*Travail demandé*.
(a) Pouvez-vous résumer en deux phrases l'extrait sur l'affaire opposant le Conseil National des Barreaux à la société La Conciergerie Juridique ?
(b) Pouvez-vous prolonger l'extrait sur l'affaire La Conciergerie Juridique au-delà de sa dernière phrase ?

*Extrait du texte*.
┌────────

Le Conseil National des Barreaux (CNB), qui représente l’ensemble des avocats Français a obtenu des juges que la société La Conciergerie Juridique, cesse toute activité de conseil juridique. La dirigeante de la société proposait sur son site Internet, sous couvert de missions « d’information juridique et d’aide administrative préalables à l’éventuelle intervention d’avocats », en réalité une activité de consultation juridique et de rédaction d’actes sous seing privé que la loi réserve pourtant aux professionnels du droit ainsi qu’à certains organismes dûment habilités.
Le site en cause proposait tant aux particuliers qu’aux entreprises des consultations juridiques personnalisées qui se distinguaient de la simple information à caractère documentaire, ou de la prise en charge administrative. Etait par ailleurs proposé sur le site litigieux, une activité de rédaction d’actes sous seing privé notamment en droit des sociétés (formalités de création, statuts, contrats commerciaux, secrétariat juridique, procédure de liquidation ou de redressement judiciaire … ).
Le site était également coupable d’avoir procédé à une activité de démarchage en matière juridique, interdite par l’article 66-4 de la loi du 31 décembre 1971, par l’intermédiaire de son site Internet, sur Facebook ou par l’intervention de sa directrice dans une émission de radio. Les juges ont considéré qu’en dépit des dénégations de la directrice de la société, qui, à plusieurs reprises, sur son site internet ou lors d’interviews, précisait qu’elle ne se substituait pas aux avocats, le service offert par la société La Conciergerie Juridique ne se bornait pas à la diffusion d’une simple information de type documentaire. La société proposait en fait à ses clients une palette de services juridiques personnalisés: bien qu’annoncée comme intervenant “en amont” du service d’un avocat, la prestation offerte ne tendait pas moins à résoudre des difficultés juridiques et à concourir à la prise de décision du bénéficiaire, constituant en pratique une consultation juridique, proposées tant aux particuliers qu’aux entreprises (ceux-ci sont en effet “accompagnés” dans leurs problèmes lesquels seront éventuellement “solutionnés”). La société La Conciergerie Juridique exerçait illégalement une activité de consultation juridique et de rédaction d’actes sous seing privé, et violait l’interdiction d’effectuer tout démarchage en vue de donner des consultations ou de rédiger des actes en matière juridique.
Information juridique ou consultation juridique ?
La consultation juridique, dont l’exercice est réservé aux différentes professions juridiques et judiciaires (notamment avocats, avoués, avocats au conseil, huissiers et notaires) et à d’autres professions précises, est définie dans une réponse du Gardes Sceaux en date du 7 septembre 2006 comme “ toute prestation intellectuelle personnalisée qui tend à fournir un avis sur une situation soulevant des difficultés juridiques ainsi que sur la (ou les) voies possible(s) pour les résoudre, concourant, par les éléments qu’il apporte, à la prise de décision du bénéficiaire de la consultation; elle doit être distinguée de l’information à caractère documentaire qui consiste seulement à renseigner un interlocuteur sur l’état du droit et de la jurisprudence relativement à un problème donné.”

└────────

*Données fournies*.
┌────────

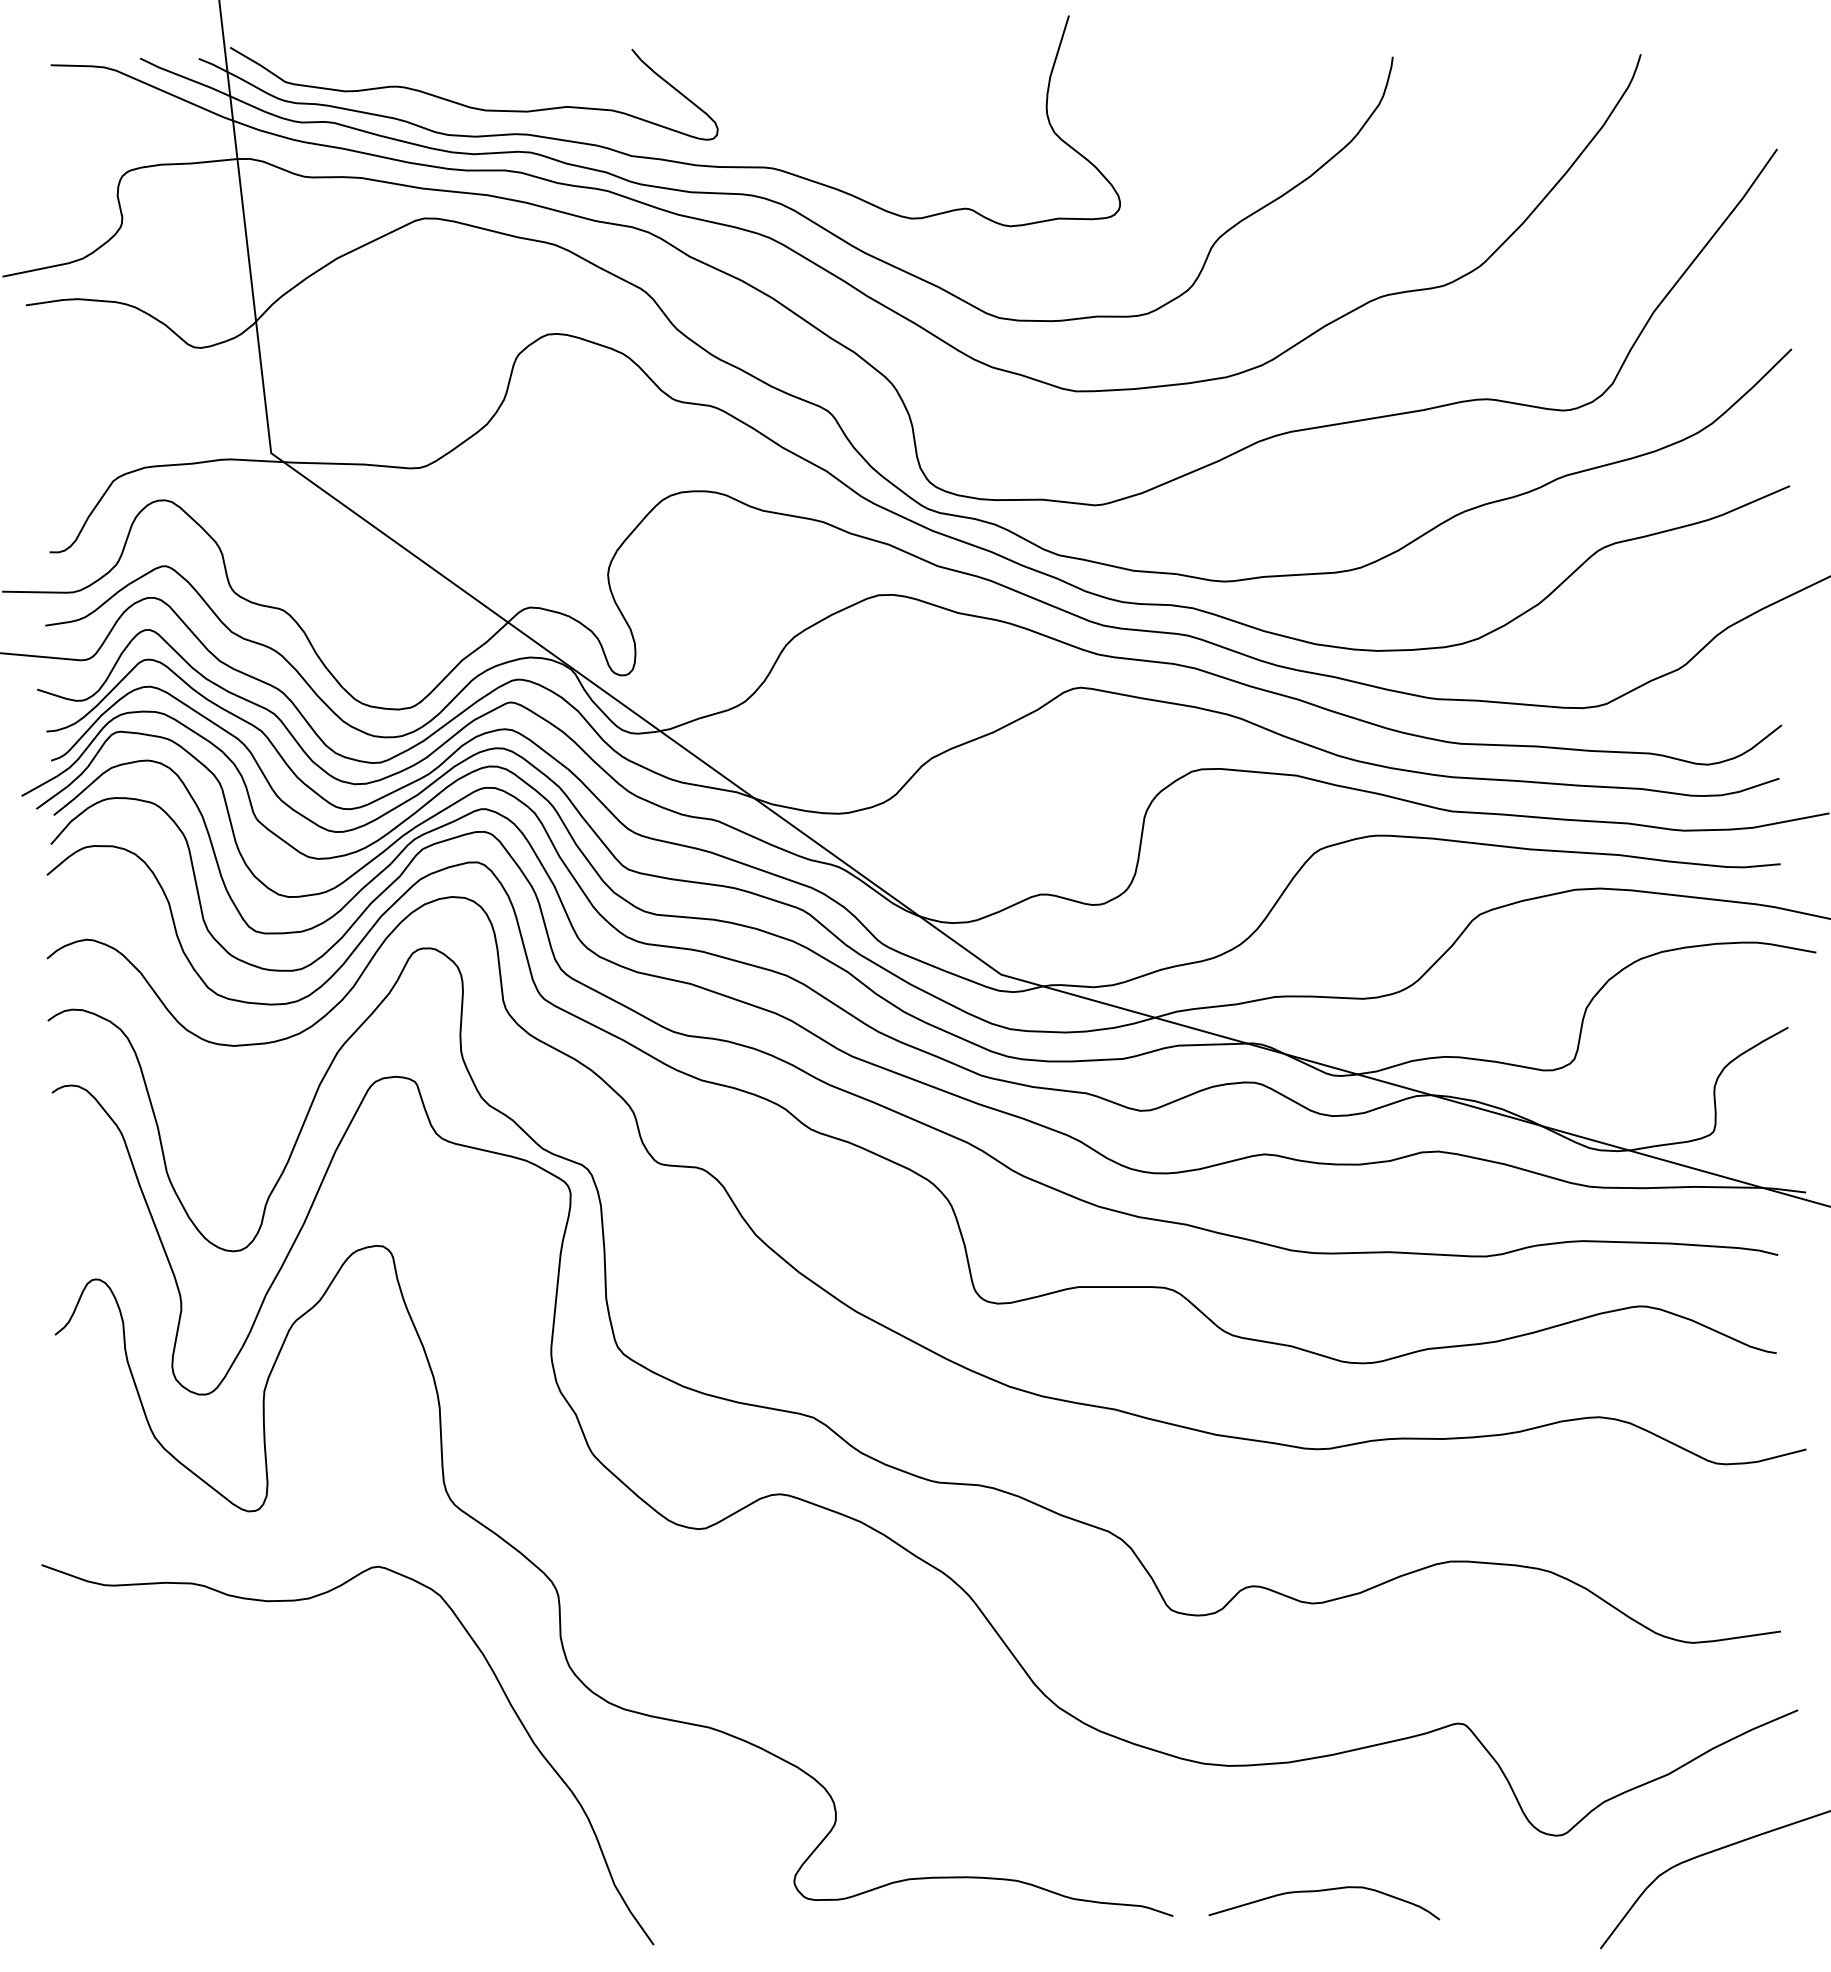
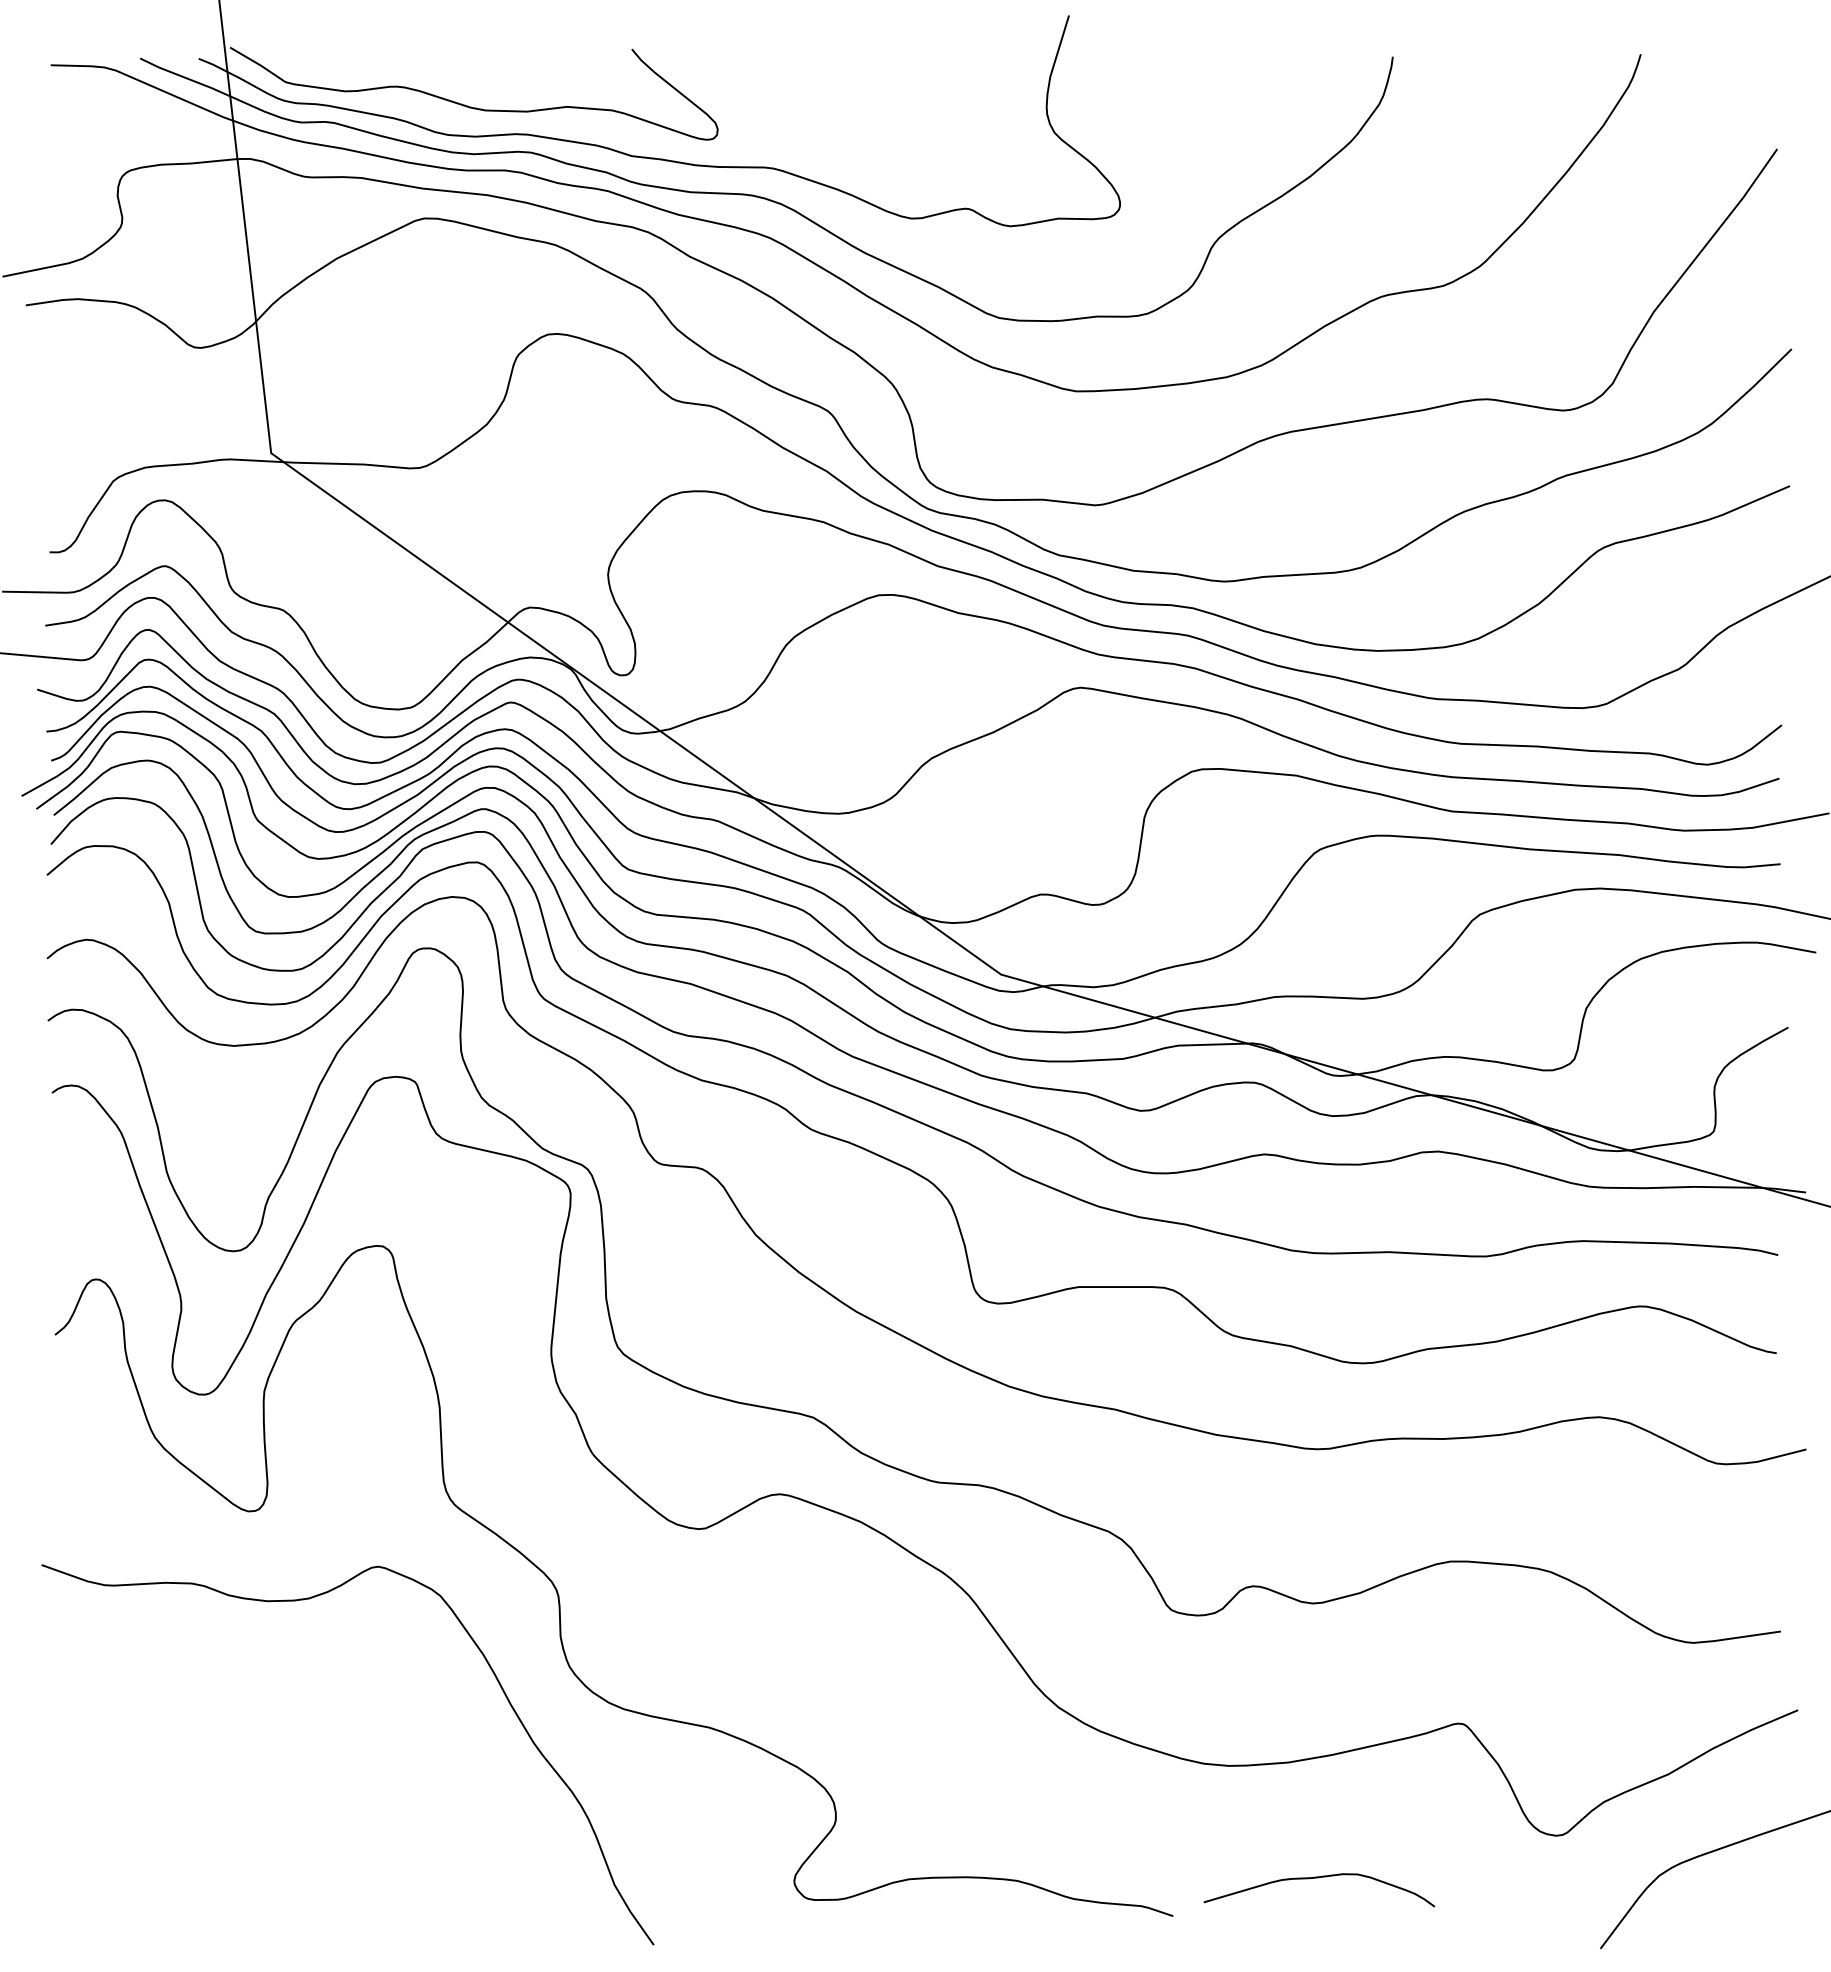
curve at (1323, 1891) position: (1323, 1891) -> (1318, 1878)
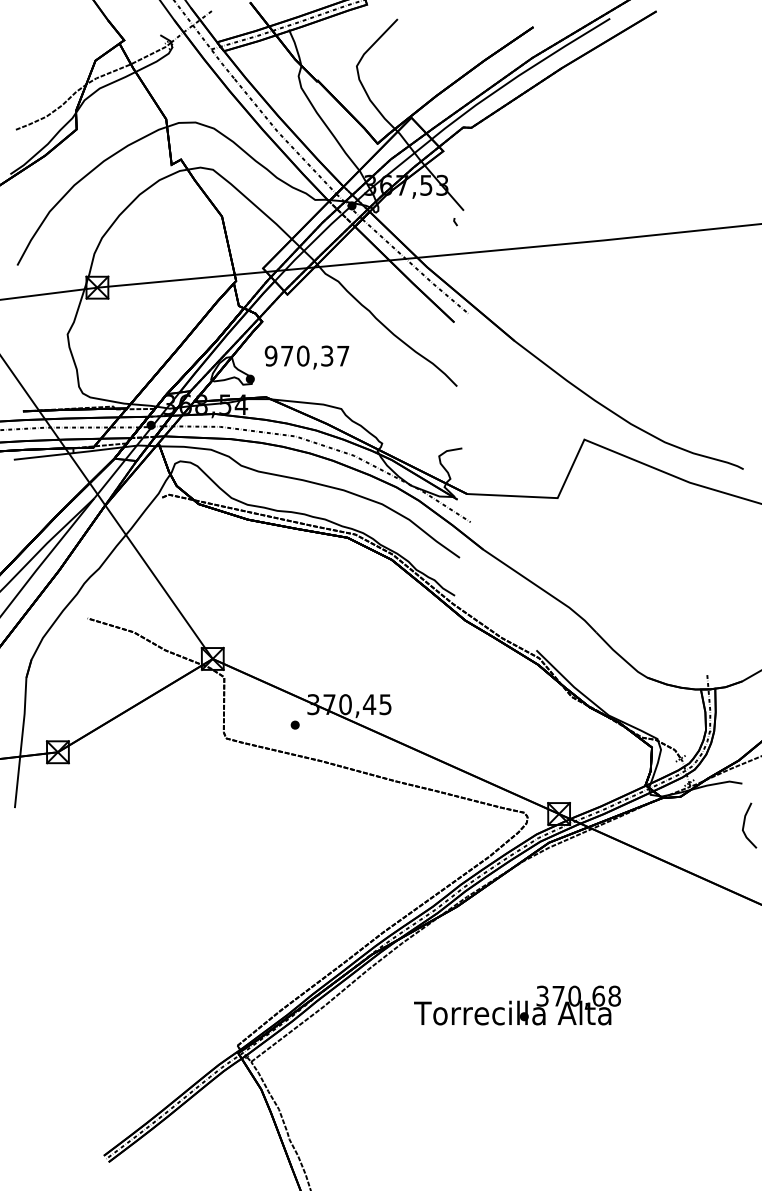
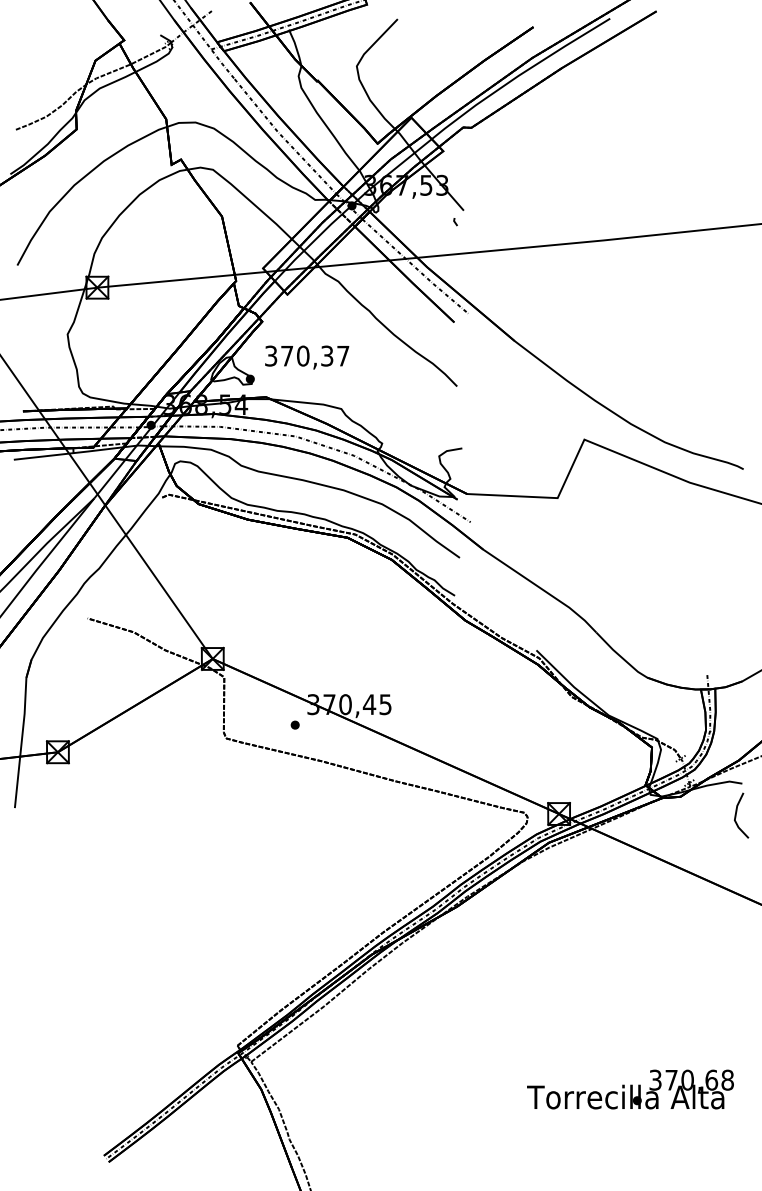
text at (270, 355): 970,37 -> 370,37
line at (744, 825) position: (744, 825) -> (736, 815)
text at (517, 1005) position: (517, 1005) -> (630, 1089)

└────────

*Réponses attendues*.
(a) À la demande du Conseil National des Barreaux, les juges ont ordonné à la société La Conciergerie Juridique de cesser toute activité de conseil juridique. Sous couvert d'information juridique et d'aide administrative, elle proposait en réalité des consultations juridiques personnalisées et la rédaction d'actes sous seing privé, réservées par la loi aux professionnels du droit, et se livrait à un démarchage en matière juridique interdit par l'article 66-4 de la loi du 31 décembre 1971.

(b)
Elle doit être distinguée de l’information à caractère documentaire qui consiste à renseigner un interlocuteur sur l’état du droit ou de la jurisprudence relativement à un problème donné. Le titre II de la loi n° 71-1130 du 31 décembre 1971 modifiée, portant réforme de certaines professions judiciaires et juridiques, réglemente la consultation juridique et la rédaction d’actes sous seing privé réalisées pour le compte d’autrui, à titre habituel et rémunérées. Si l’article 54 de la loi du 31 décembre 1971 prévoit que « nul ne peut, directement ou par personne interposée, à titre habituel et rémunéré, donner des consultations juridiques ou rédiger des actes sous seing privé, pour autrui : 1° S’il n’est titulaire d’une licence en droit ou s’il ne justifie, à défaut, d’une compétence juridique appropriée à la consultation et la rédaction d’actes en matière juridique qu’il est autorisé à pratiquer conformément aux articles 56 à 66 », cette activité est cependant réservée par principe aux membres des professions judiciaires et juridiques que sont les avocats au Conseil d’Etat et à la Cour de cassation, les avocats inscrits au tableau d’un barreau français, les avoués près les cours d’appel, les notaires, les huissiers de justice, les commissaires-priseurs judiciaires, les administrateurs judiciaires et les mandataires-liquidateurs comme le rappellent les dispositions de l’article 56 de la loi du 31 décembre 1971 susmentionnée. Les personnes exerçant des activités professionnelles réglementées autres que judiciaires ou juridiques, les personnes exerçant une profession non réglementée ainsi que certains organismes peuvent toutefois être autorisés à donner des consultations en matière juridique et à rédiger des actes sous seing privé, dans des conditions très précises définies dans l’intérêt même des usagers du droit. Par conséquent, le titulaire d’un doctorat en droit, ne peut pas, en se prévalant de cette seule qualité, délivrer des consultations juridiques à titre onéreux.
L’assurance professionnelle
Toute personne autorisée à donner des consultations juridiques ou à rédiger des actes sous seing privé, pour autrui, de manière habituelle et rémunérée, doit être couverte par une assurance souscrite personnellement ou collectivement et garantissant les conséquences pécuniaires de la responsabilité civile professionnelle qu’elle peut encourir au titre de ces activités. Elle doit également justifier d’une garantie financière, qui ne peut résulter que d’un engagement de caution pris par une entreprise d’assurance régie par le code des assurances ou par un établissement de crédit habilités à cet effet, spécialement affectée au remboursement des fonds, effets ou valeurs reçus à ces occasions.
En outre, la personne doit respecter le secret professionnel conformément aux dispositions des articles 226-13 et 226-14 du code pénal et s’interdire d’intervenir si elle a un intérêt direct ou indirect à l’objet de la prestation fournie. Ces obligations sont également applicables à toute personne qui, à titre habituel mais gratuit, donne des consultations juridiques ou rédige des actes sous seing privé.
Le cas des juristes en entreprises
Les juristes d’entreprise exerçant leurs fonctions en exécution d’un contrat de travail au sein d’une entreprise ou d’un groupe d’entreprises peuvent, dans l’exercice de ces fonctions et au profit exclusif de l’entreprise qui les emploie ou de toute entreprise du groupe auquel elle appartient, donner des consultations juridiques et rédiger des actes sous seing privé relevant de l’activité desdites entreprises.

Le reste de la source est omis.